Beyond Connectivity: An Open Architecture for AI-RAN Convergence in 6G
Michele Polese, Niloofar Mohamadi, Salvatore D'Oro, Leonardo Bonati, Tommaso Melodia
TL;DR
The paper argues that data-intensive AI workloads must be co-located with the RAN to enable distributed edge AI and new monetization models. It proposes a converged O-RAN and AI-RAN architecture featuring an AI-RAN Orchestrator (AI-SMO) and AI-RAN edge sites, enabling unified management of heterogeneous AI and RAN workloads across distributed infrastructure. It defines AI-RAN principles (AI-for-RAN, AI-on-RAN, AI-and-RAN), open interfaces, and two orchestration workflows (batch and real-time), and provides a prototype evaluation demonstrating feasible coexistence with measurable throughput and deployment latency.
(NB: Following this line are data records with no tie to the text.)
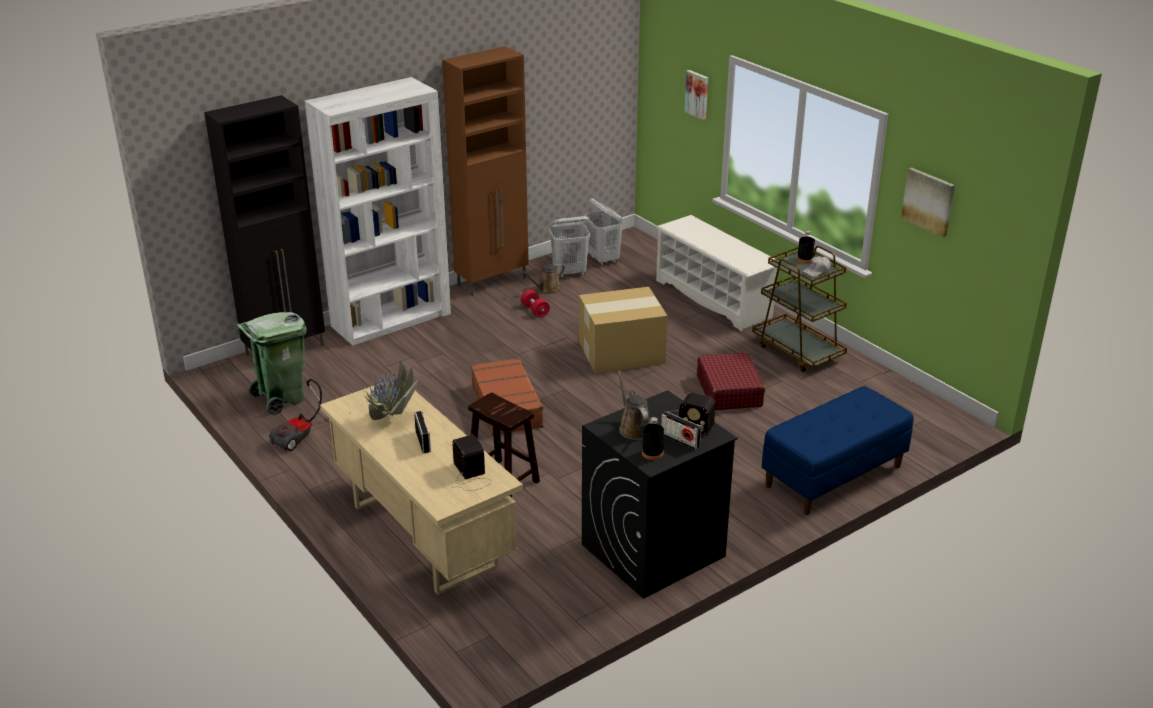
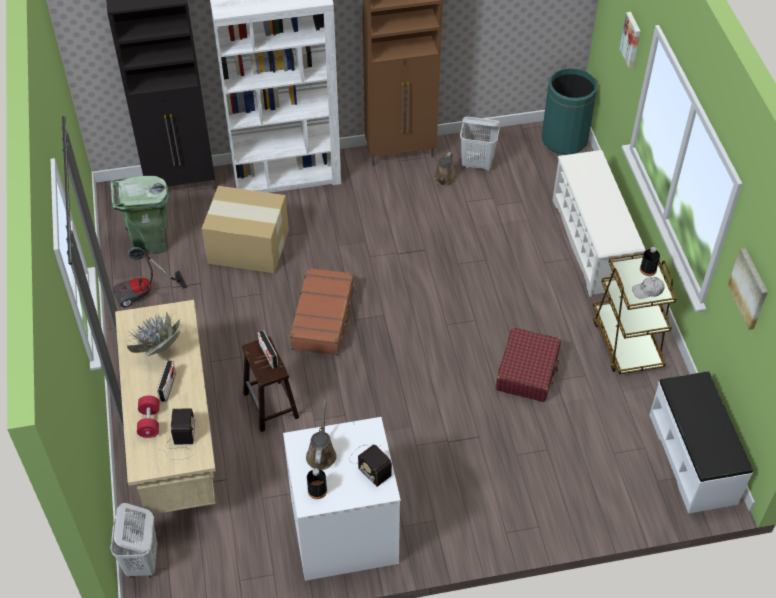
camera: 25 degrees right, 20 degrees up
red dumbbell [521,290,550,317] -> red dumbbell moved to [137,396,160,438]
brown watering can [522,264,565,294] -> brown watering can turned 60 degrees counterclockwise [434,152,456,186]
cardboard box [579,287,668,373] -> cardboard box moved to [202,186,289,273]
black washing machine [582,390,738,599] -> white washing machine [283,417,401,581]
white laundry basket [584,198,623,266] -> white laundry basket moved to [110,503,157,578]
radio [661,411,701,450] -> radio moved to [258,330,279,369]
blue bench [762,386,913,515] -> none
none -> green trash can [542,68,598,155]
none -> white bench [649,371,753,514]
The work lays out a concrete blueprint for open, modular, cloud-native AI-RAN integration, and discusses next steps toward end-to-end prototyping and standardization alignment.
Abstract
Data-intensive Artificial Intelligence (AI) applications at the network edge demand a fundamental shift in Radio Access Network (RAN) design, from merely consuming AI for network optimization, to actively enabling distributed AI workloads. This presents a significant opportunity for network operators to monetize AI while leveraging existing infrastructure. To realize this vision, this article presents a novel converged O-RAN and AI-RAN architecture for unified orchestration and management of telecommunications and AI workloads on shared infrastructure. The proposed architecture extends the Open RAN principles of modularity, disaggregation, and cloud-nativeness to support heterogeneous AI deployments. We introduce two key architectural innovations: (i) the AI-RAN Orchestrator, which extends the O-RAN Service Management and Orchestration (SMO) to enable integrated resource and allocation across RAN and AI workloads; and (ii) AI-RAN sites that provide distributed edge AI platforms with real-time processing capabilities. The proposed architecture enables flexible orchestration, meeting requirements for managing heterogeneous workloads at different time scales while maintaining open, standardized interfaces and multi-vendor interoperability.